Mr. Raucher wrote a number of extra screenplays, together with “Class of ’44” (1973), a sequel to “Summer time of ’42”; “Ode to Billie Joe” (1976), which was impressed by Bobbie Gentry’s music of the identical identify and directed by Max Baer Jr.; and “The Different Aspect of Midnight” (1977), primarily based on Sidney Sheldon’s novel about love and vengeance set in Washington, Paris, Athens and Hollywood.
He additionally wrote the novels “A Glimpse of Tiger” (1971), about two con artists; “There Ought to Have Been Castles” (1978), a few playwright and a dancer within the Nineteen Fifties; and “Maynard’s Home” (1980), a few troubled Vietnam veteran who’s bequeathed a home in Maine by a slain comrade.
Apart from his daughter Jenny, Mr. Raucher is survived by one other daughter, Jacqueline Raucher-Salkin, and two granddaughters. His spouse, Mary Kathryn Martinet-Raucher, a dancer, died in 2002.
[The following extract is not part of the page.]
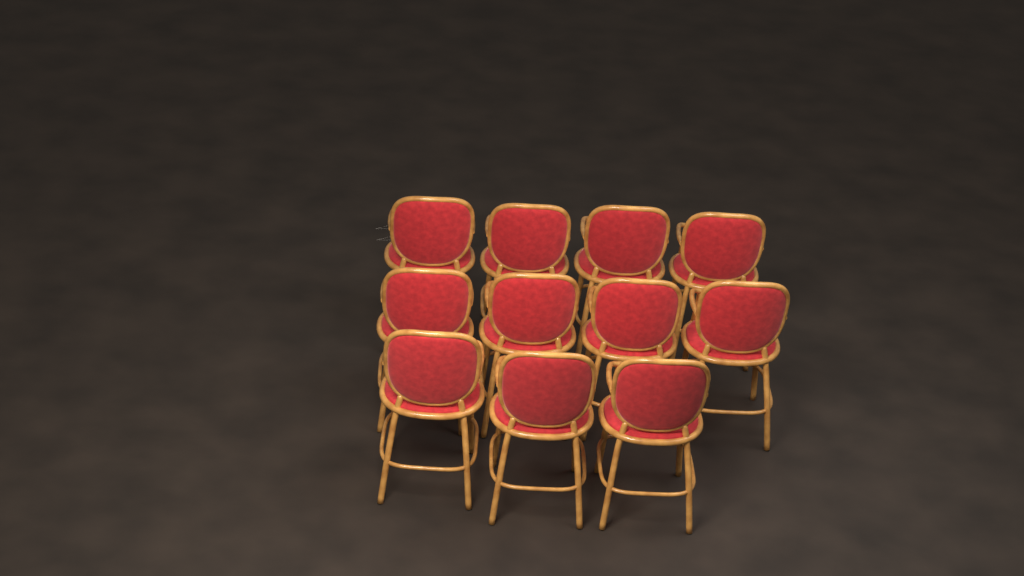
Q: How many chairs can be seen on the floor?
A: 11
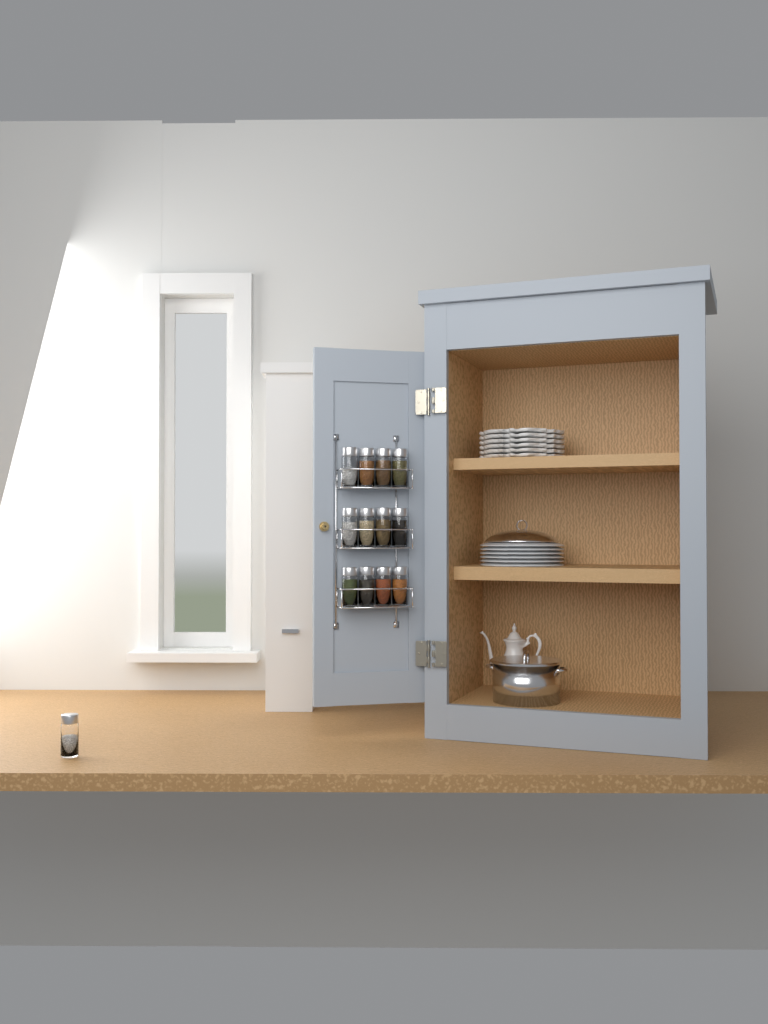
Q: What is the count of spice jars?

After the filming of “Summer time of ’42” was accomplished, it was in postproduction for a yr. Throughout that point, Mr. Raucher wrote a novel primarily based on his screenplay.
“As destiny would have it, the ebook comes out and turns into a greatest vendor,” he instructed Cinedump. “So when the film is lastly launched, the advert line is ‘Based mostly on the nationwide greatest vendor.’ Which is absurd, as a result of the ebook was written after the film!”